Depois de tanto dérbi, tanta jogatana e com os anos que alguns contam por cá, já se sabe quem vai andar perto de quem no relvado. É normal que um argentino irrequieto, ainda mais espicaçado por ser capitão (Nico Gaitán), queira ziguezaguear com a bola para trocar as voltas ao português que se pirou, passou anos fora e voltou mais calmo dos ânimos (João Pereira). Que um costa-riquenho tímido, um tipo que só é tagarela quando a bola lhe chega ao pé esquerdo (Bryan Ruiz), moa o juízo de um dos laterais que o tiver de ouvir e o quiser calar (André Almeida ou Eliseu). Ou que o brasileiro que calça os pés em pantufas que amortecem qualquer bola que lhe passem, o que mais remates faz no campeonatos (Jonas), veja se é desta que marca aos grandes. Estes batem-se no campo.

Mas depois há dois que apenas se podiam bater fora dele. No bate-boca.

A vida de treinador é dura por tudo e mais alguma coisa. As horas que não passam no campo, a dar ordens aos jogadores, coordenar exercícios, ensinar e corrigir o que pensam estar errado, passam-nas a pensar no que poderão fazer para por a equipa a funcionar dentro dele. A pensar se o jogador X rende na posição Y, que coisas o futebolista A dá à equipa em vez do B. Depois, há as alturas em que deixam de pensar no campo para se focarem no que vão dizer aos jornalistas, em entrevistas e conferências de imprensa. É aí que Jorge Jesus e Rui Vitória se têm batido esta época, pelo meio dos três jogos — todos vencidos pelo Sporting, treinado pelo primeiro — em que as suas equipas já se defrontaram.

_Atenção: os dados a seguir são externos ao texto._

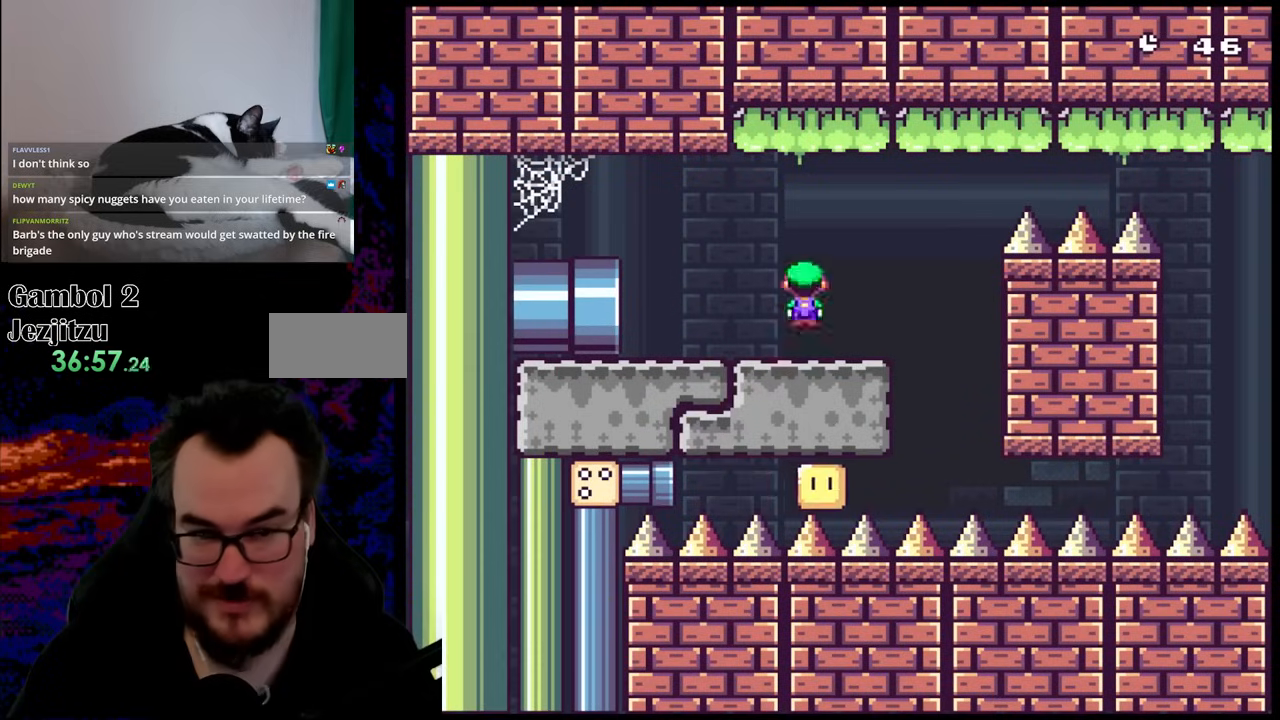
{"buttons": ["A", "X", "DPAD_RIGHT"], "events": []}
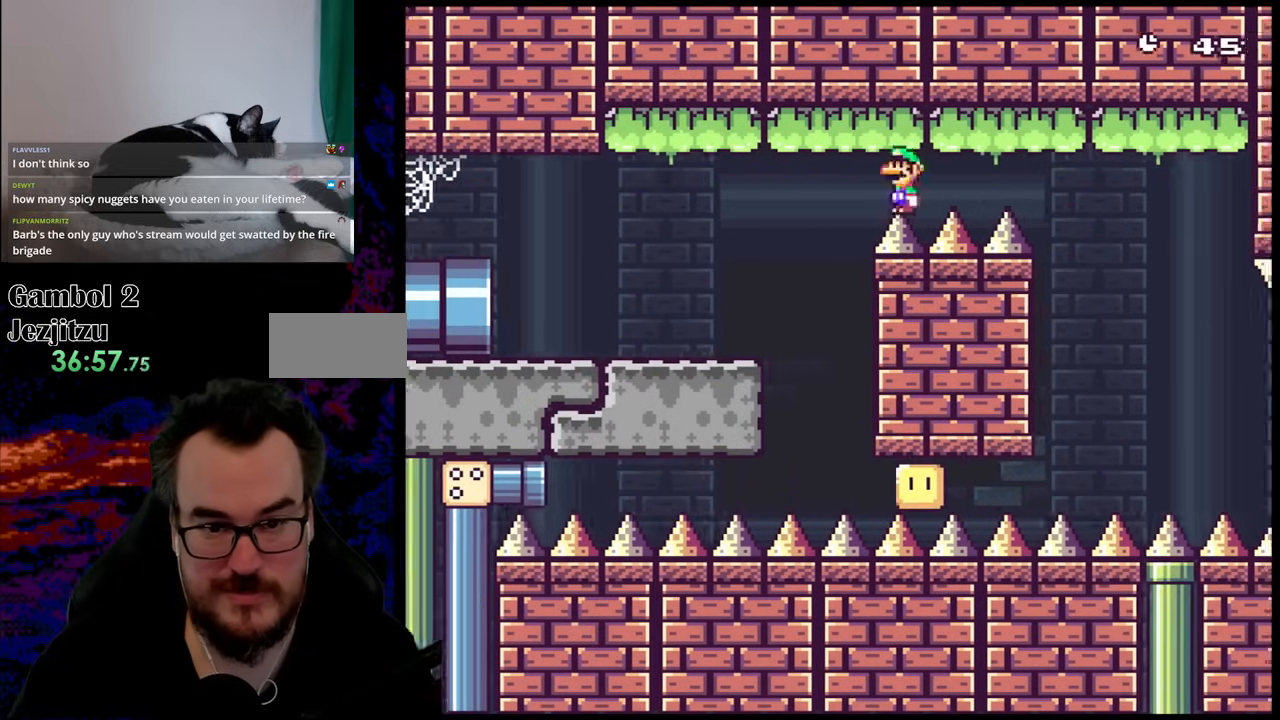
{"buttons": ["X", "DPAD_RIGHT"], "events": [[450, "A", "up"]]}
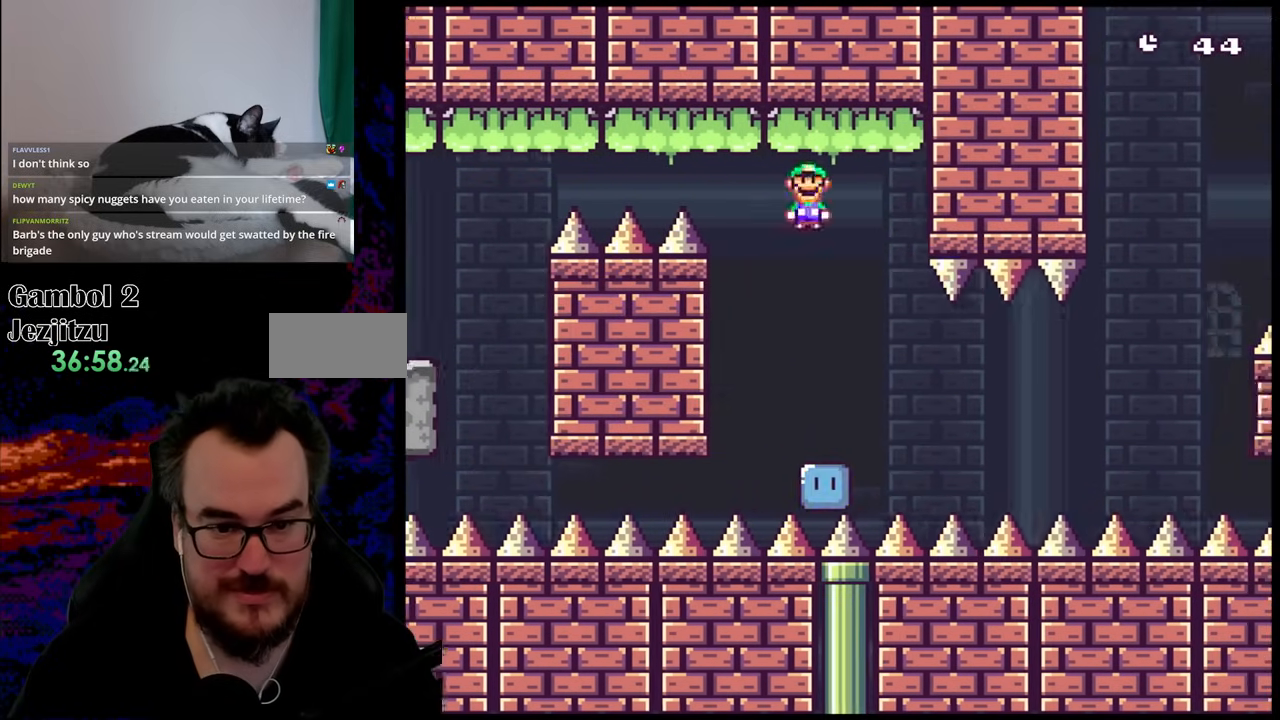
{"buttons": ["X", "DPAD_RIGHT"], "events": []}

O treinador do Benfica até foi resistindo à sedução desta lengalenga. Foi ouvindo sem responder. Escutou Jesus a dizer, antes da Super Taça, que ele, Rui Vitória, mandava numa equipa cheia de ideias alheias e cujo cérebro era ele, JJ. Não respondeu. Soube que o técnico do Sporting enviara SMS aos jogadores encarnados, antes do jogo. Não respondeu. E ainda viu Jorge a juntar o dedo indicador com o polegar, depois de vencer por 3-0 na Luz, enquanto dizia que, se quisesse, “era fácil” pô-lo “desse tamanhinho”. Continuou sem responder, ou melhor, sem atacar o próximo como o próximo o atacava a ele. Apenas o fez em janeiro, minutos após sair da Taça de Portugal (2-1), no prolongamento: “Ser bom não é ser bonzinho. Já são três vezes que o Benfica é prejudicado em penáltis que são claros. Já chega. É a tática do barulho e eu não quero ser comido de cebolada. O Benfica merece respeito”.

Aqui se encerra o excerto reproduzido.